Anshul Bajpai

Technical Lead (Data Engineering), Healthdirect Australia

Anshul Bajpai is an enthusiastic Data Engineering geek who is currently working as Data Architect / Technical Lead at Healthdirect Australia (a Public Health Sector Company). He has 12+ years of overall IT experience in a variety of large enterprise systems ranging from Oil&Gas, Pharmaceuticals, Ecommerce, Travel etc. which includes 5+ years of extensive experience with designing, prototyping, building and deploying scalable data processing pipelines on distributed platform using Scala, Spark, Databricks Delta Lake, Kafka, Hadoop ecosystem etc. He is very passionate about solving complex problems in compute intensive big data systems involving volume, variety and velocity.

Past sessions

Healthcare directories underpin most healthcare systems around the world and is often a core component that enables initiatives like 'Care Coordination'. For example, if your Doctor needs to refer you to a Specialist, they use a healthcare directory to find the Specialist or if your Hospital needs to send out a discharge summary to your Doctor, they use a secure messaging lookup that's powered by a healthcare directory. Due to these kinds of critical use-cases, healthcare directories often become a "single point of failure" to healthcare systems. This is especially true in the event you have bad data quality within the directory.

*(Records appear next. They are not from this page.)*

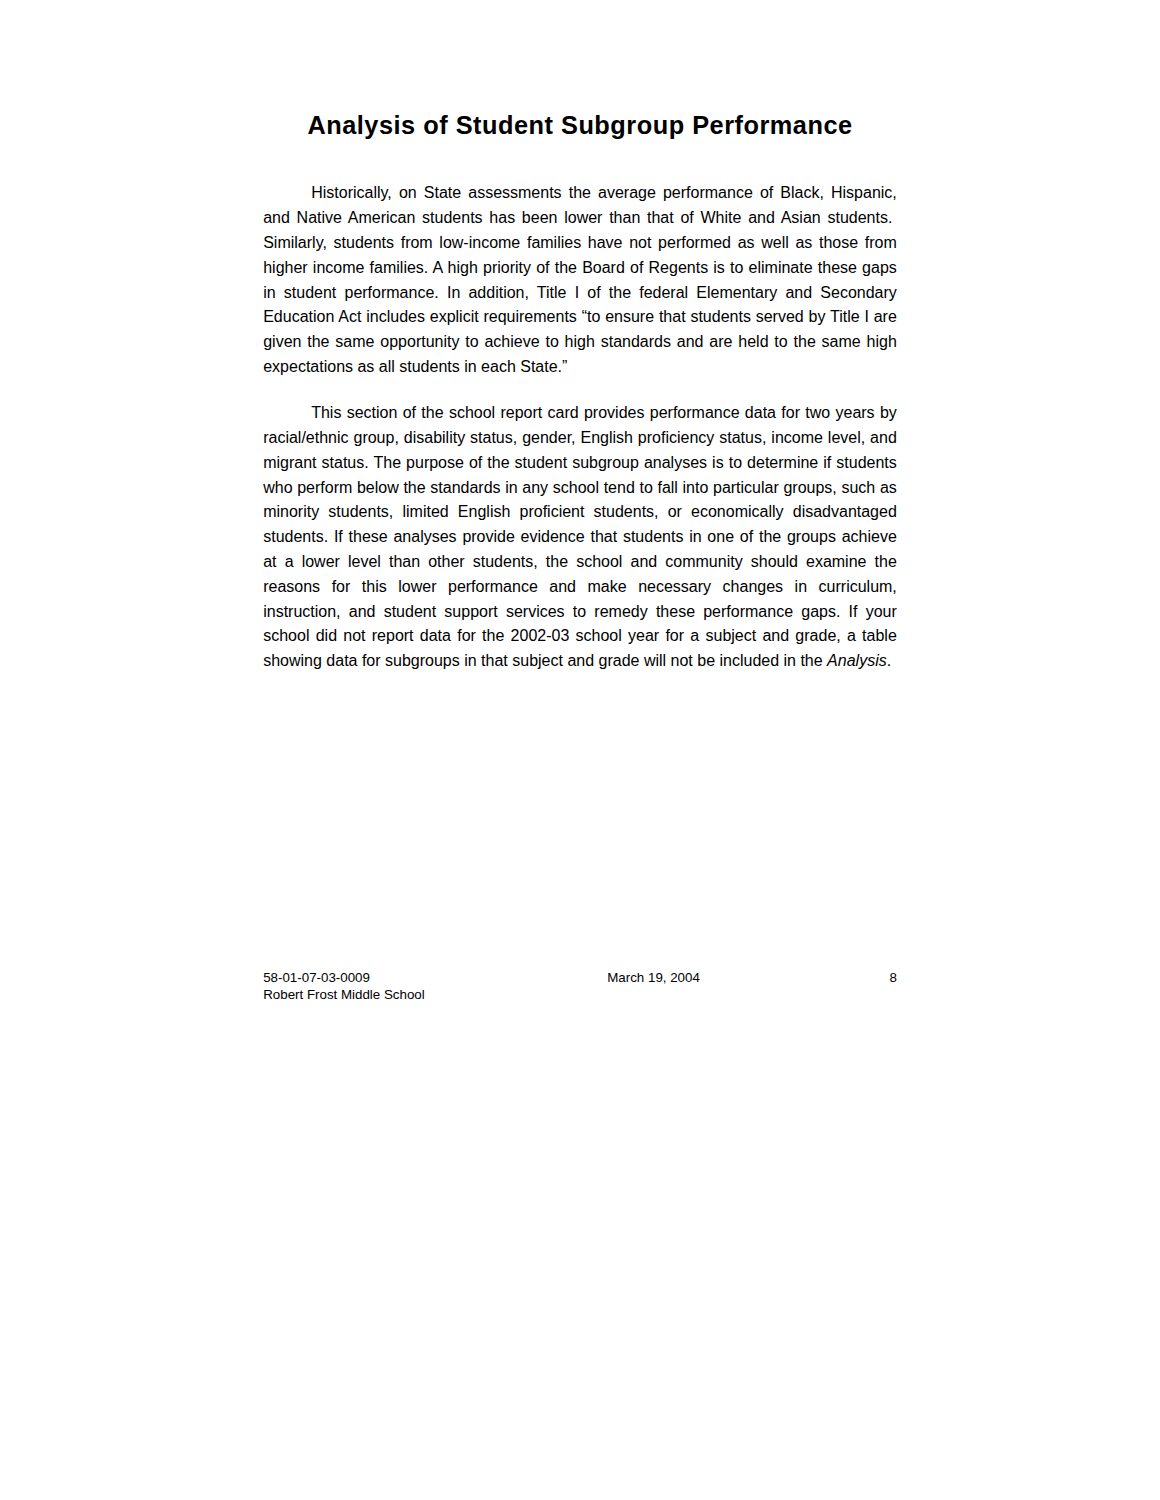Analysis of Student Subgroup Performance
Historically, on State assessments the average performance of Black, Hispanic, and Native American students has been lower than that of White and Asian students. Similarly, students from low-income families have not performed as well as those from higher income families. A high priority of the Board of Regents is to eliminate these gaps in student performance. In addition, Title I of the federal Elementary and Secondary Education Act includes explicit requirements “to ensure that students served by Title I are given the same opportunity to achieve to high standards and are held to the same high expectations as all students in each State.”
This section of the school report card provides performance data for two years by racial/ethnic group, disability status, gender, English proficiency status, income level, and migrant status. The purpose of the student subgroup analyses is to determine if students who perform below the standards in any school tend to fall into particular groups, such as minority students, limited English proficient students, or economically disadvantaged students. If these analyses provide evidence that students in one of the groups achieve at a lower level than other students, the school and community should examine the reasons for this lower performance and make necessary changes in curriculum, instruction, and student support services to remedy these performance gaps. If your school did not report data for the 2002-03 school year for a subject and grade, a table showing data for subgroups in that subject and grade will not be included in the Analysis.
58-01-07-03-0009
Robert Frost Middle School
March 19, 2004
8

In our session, we will present how the NHSD** implemented a 'Federated Data Directory Platform' that ingests data from multiple sources (Authoritative Systems of Record) and performs data operations like validation, matching, merging, enrichment, and versioning whilst generating and maintaining comprehensive data lineage, attribution and provenance in a quest to continually improve data quality, governance and completeness of Australia’s national directory of health services and practitioners. We will also cover how we currently ‘rank’ (promote/demote) input data sources based on manual audit outcomes and how we intend to use machine learning to achieve auto classification of preferred data sources. We will also detail our solution architecture built on Databricks Delta Lake and Spark Structured Streaming.

** Launched in 2012, the National Health Services Directory (NHSD) is a national directory of health services and the practitioners who provide them. This key piece of national digital health infrastructure was established by an Australian Health Ministers’ Advisory Council (AHMAC) agreement. It is jointly funded by Departments of Health within state and federal governments and managed by Healthdirect Australia.